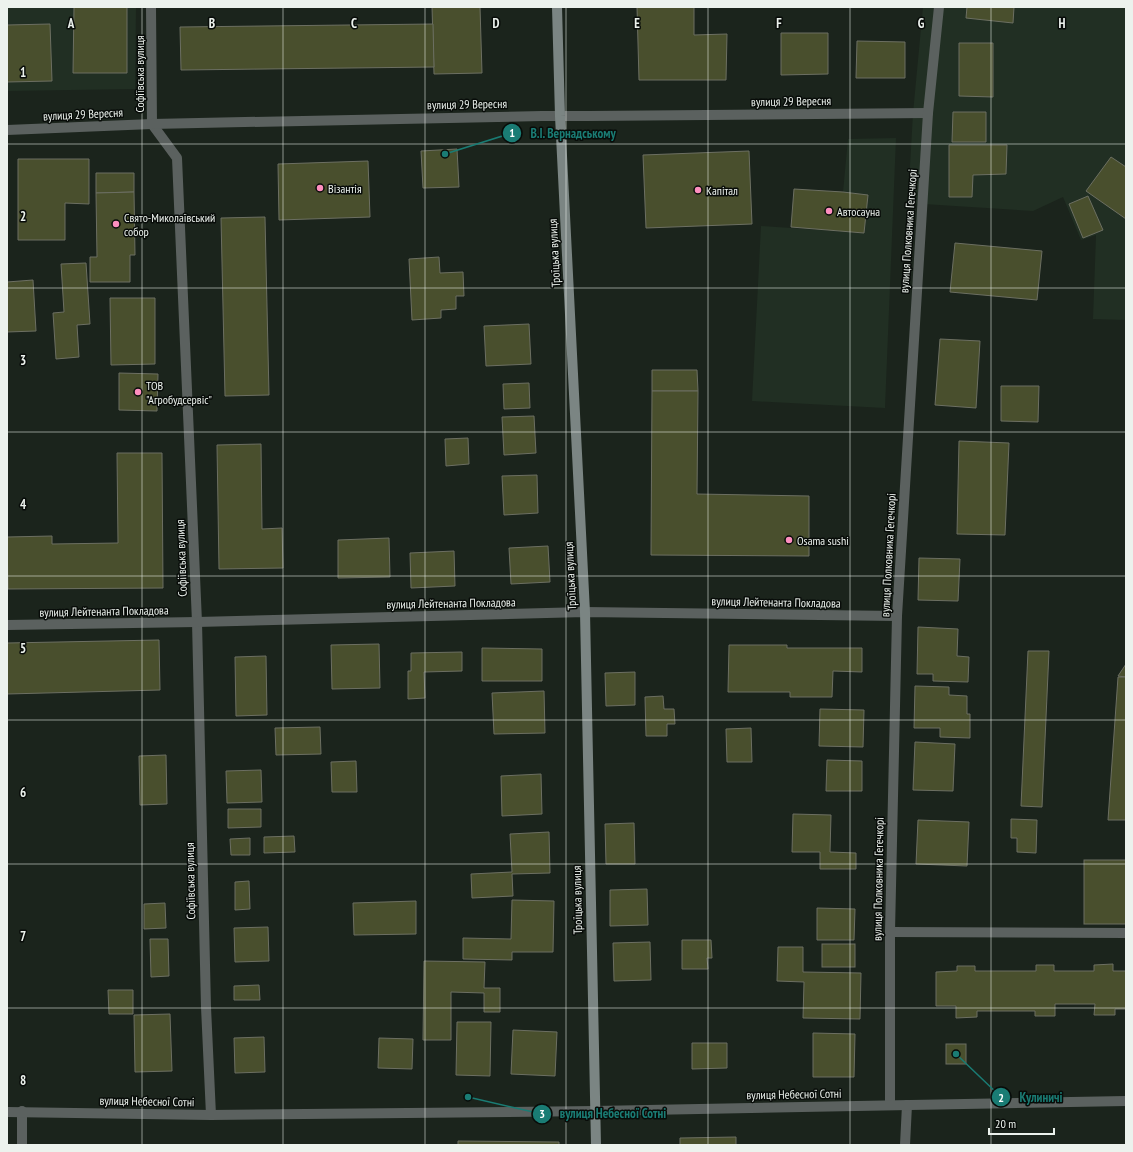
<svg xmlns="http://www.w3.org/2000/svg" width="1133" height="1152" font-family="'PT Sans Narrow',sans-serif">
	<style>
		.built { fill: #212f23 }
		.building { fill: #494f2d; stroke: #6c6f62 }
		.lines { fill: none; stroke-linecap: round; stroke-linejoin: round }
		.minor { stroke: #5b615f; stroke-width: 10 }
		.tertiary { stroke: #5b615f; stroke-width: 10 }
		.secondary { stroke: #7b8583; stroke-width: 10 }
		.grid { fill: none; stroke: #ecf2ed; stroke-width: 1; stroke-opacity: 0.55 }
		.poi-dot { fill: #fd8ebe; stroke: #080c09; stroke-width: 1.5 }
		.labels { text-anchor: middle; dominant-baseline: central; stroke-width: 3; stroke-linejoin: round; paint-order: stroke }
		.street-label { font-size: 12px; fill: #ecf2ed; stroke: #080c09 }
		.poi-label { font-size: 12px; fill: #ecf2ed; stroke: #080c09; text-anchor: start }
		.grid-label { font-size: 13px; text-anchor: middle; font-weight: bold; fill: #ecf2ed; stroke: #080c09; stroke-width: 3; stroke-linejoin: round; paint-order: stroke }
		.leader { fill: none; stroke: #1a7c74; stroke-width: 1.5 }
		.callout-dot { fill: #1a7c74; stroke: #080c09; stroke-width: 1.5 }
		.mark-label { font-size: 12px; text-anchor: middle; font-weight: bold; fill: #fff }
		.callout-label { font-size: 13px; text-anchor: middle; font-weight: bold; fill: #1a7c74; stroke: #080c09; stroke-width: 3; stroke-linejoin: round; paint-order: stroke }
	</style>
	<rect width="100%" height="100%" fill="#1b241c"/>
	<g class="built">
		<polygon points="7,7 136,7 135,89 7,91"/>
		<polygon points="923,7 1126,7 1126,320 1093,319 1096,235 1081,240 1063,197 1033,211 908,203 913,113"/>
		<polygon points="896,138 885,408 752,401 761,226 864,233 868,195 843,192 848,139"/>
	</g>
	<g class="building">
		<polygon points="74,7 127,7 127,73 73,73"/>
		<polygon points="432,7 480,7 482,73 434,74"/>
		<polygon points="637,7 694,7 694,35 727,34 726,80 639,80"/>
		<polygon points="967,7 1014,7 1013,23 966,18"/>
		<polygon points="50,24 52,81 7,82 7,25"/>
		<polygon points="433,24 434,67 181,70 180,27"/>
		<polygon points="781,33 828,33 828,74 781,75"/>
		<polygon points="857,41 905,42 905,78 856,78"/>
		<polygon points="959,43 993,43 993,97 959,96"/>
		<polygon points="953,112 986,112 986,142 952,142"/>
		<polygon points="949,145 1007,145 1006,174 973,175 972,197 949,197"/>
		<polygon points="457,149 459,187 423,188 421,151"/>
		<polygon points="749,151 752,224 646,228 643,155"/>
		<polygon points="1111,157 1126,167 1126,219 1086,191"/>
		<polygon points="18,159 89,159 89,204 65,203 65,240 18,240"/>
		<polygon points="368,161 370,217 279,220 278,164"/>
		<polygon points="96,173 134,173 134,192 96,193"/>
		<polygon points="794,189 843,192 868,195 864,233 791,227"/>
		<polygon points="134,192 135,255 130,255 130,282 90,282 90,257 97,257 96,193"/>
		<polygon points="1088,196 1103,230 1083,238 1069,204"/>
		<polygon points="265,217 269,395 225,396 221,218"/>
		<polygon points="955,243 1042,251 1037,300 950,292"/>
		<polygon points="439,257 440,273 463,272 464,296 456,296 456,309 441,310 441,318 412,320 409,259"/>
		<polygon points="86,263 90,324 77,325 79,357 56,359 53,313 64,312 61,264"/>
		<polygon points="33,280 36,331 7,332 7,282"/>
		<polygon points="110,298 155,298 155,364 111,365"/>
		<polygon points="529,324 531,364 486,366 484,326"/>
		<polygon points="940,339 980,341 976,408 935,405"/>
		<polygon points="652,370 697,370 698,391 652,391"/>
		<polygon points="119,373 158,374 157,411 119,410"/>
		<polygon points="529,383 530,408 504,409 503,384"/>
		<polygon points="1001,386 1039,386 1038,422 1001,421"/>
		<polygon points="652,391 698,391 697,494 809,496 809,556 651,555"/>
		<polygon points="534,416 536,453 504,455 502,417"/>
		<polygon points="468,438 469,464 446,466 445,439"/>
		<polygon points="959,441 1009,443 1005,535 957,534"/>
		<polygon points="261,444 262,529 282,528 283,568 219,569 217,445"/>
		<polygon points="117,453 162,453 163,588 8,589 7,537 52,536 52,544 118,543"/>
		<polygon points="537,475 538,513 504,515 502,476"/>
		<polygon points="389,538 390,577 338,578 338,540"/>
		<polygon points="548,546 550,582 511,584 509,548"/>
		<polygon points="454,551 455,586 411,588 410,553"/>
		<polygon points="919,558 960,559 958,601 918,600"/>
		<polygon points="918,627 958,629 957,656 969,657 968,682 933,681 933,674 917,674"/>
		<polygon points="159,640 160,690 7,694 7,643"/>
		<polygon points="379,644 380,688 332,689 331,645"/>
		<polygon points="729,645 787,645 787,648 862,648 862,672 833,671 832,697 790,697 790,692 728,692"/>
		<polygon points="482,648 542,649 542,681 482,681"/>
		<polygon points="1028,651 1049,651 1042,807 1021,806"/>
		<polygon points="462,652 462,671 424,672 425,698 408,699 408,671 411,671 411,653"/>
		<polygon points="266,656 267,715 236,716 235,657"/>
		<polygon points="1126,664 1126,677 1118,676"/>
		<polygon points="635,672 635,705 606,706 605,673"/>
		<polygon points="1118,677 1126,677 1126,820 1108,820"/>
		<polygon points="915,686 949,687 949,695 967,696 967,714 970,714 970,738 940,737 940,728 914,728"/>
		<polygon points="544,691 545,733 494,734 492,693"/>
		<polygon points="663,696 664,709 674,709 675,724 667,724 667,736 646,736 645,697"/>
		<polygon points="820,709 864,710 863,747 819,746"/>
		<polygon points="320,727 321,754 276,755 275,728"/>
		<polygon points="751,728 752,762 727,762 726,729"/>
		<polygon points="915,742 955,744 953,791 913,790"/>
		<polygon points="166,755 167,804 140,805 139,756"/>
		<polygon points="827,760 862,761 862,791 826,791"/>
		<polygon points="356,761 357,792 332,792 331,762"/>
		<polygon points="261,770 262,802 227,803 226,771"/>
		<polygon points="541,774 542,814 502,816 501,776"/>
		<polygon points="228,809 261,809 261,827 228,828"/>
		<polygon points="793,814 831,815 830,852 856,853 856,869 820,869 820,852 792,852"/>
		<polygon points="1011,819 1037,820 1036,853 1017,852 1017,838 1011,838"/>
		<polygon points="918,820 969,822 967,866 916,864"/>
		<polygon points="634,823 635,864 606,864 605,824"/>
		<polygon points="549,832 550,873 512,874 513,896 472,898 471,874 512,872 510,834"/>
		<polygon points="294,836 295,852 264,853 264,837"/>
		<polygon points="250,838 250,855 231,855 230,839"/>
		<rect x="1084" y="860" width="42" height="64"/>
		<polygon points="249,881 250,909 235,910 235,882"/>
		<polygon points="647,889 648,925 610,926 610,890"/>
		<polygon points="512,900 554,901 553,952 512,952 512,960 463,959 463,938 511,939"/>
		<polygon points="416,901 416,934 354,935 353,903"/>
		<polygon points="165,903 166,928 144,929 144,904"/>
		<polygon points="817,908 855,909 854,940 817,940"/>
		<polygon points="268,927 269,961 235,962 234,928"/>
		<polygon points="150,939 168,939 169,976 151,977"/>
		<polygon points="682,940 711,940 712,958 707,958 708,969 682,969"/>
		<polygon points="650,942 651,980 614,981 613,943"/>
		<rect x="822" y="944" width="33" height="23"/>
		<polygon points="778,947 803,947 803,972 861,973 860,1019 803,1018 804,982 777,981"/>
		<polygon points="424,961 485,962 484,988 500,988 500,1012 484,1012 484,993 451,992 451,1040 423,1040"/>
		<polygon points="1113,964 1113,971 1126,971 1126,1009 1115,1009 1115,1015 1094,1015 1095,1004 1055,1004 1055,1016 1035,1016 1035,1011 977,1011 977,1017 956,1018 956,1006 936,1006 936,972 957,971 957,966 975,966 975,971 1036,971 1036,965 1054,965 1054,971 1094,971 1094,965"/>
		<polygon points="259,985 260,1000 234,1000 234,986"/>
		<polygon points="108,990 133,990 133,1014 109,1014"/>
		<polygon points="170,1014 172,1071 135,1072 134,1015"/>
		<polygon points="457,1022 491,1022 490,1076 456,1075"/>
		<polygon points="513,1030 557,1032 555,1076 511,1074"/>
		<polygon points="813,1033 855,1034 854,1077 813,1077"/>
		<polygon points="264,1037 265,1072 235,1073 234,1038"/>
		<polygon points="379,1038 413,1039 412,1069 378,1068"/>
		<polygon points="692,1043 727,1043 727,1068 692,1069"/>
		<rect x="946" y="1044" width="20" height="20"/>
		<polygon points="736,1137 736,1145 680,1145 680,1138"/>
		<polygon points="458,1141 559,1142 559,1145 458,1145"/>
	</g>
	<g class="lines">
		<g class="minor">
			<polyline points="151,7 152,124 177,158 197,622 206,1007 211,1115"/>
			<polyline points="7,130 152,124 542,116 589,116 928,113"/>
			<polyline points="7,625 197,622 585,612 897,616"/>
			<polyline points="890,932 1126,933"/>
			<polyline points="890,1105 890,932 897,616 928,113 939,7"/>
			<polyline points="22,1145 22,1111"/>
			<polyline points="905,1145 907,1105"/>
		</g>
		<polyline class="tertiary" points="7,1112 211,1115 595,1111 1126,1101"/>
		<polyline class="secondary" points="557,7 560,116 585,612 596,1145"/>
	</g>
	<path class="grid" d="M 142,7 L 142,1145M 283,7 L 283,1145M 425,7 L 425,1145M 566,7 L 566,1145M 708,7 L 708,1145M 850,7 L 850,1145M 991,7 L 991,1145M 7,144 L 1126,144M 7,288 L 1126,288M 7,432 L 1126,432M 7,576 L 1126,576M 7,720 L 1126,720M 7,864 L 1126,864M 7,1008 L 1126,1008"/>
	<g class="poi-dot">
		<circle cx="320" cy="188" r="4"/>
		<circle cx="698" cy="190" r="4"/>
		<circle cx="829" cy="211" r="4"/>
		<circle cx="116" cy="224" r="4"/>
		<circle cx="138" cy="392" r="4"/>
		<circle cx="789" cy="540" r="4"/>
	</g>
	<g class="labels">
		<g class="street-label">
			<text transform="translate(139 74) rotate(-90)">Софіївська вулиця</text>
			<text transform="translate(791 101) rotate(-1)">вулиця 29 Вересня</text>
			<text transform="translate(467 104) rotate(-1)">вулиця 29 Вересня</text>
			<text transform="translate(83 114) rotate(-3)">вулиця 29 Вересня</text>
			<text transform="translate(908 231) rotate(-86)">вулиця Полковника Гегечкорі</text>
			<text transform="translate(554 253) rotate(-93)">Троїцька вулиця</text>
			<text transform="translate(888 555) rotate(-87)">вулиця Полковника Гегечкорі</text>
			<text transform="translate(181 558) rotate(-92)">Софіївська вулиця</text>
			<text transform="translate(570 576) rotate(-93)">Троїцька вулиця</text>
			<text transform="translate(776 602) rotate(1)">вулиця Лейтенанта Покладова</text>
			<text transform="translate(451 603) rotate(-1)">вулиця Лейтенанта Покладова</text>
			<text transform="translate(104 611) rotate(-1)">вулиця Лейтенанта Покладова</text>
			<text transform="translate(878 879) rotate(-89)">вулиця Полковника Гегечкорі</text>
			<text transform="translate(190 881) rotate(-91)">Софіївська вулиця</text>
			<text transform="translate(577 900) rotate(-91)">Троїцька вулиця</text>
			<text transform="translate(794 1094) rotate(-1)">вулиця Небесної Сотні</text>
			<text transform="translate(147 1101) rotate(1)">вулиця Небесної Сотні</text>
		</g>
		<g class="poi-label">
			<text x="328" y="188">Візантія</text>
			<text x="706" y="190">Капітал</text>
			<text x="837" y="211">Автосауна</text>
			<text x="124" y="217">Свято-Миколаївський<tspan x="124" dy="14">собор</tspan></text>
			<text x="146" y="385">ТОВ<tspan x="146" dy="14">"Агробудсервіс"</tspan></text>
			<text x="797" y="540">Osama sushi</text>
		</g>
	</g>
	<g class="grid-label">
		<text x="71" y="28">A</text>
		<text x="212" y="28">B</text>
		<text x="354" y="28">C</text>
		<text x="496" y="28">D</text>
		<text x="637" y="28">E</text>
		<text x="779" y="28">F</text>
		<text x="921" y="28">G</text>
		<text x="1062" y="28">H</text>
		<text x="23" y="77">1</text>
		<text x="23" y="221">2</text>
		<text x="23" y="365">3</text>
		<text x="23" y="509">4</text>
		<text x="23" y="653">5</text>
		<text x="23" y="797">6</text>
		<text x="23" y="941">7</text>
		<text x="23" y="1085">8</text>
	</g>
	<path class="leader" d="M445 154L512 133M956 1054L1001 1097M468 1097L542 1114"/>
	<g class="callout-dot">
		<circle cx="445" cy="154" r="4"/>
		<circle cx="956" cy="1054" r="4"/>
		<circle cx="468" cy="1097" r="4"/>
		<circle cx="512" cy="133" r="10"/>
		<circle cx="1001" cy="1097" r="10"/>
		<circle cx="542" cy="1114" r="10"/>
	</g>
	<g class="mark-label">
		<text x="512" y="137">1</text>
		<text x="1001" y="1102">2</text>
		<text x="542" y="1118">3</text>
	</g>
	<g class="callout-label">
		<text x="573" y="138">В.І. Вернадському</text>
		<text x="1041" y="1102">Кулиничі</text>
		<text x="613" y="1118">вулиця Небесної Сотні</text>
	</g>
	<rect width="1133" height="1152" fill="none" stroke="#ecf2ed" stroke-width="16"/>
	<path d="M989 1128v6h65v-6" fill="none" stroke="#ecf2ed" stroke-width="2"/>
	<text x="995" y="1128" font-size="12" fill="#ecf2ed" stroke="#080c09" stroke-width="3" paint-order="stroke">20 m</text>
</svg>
:::
EXERCISE PROMPT:
Where a line in the material above holds "lines", copy that line.

RESPONSE AREA:
		.lines { fill: none; stroke-linecap: round; stroke-linejoin: round }
	<g class="lines">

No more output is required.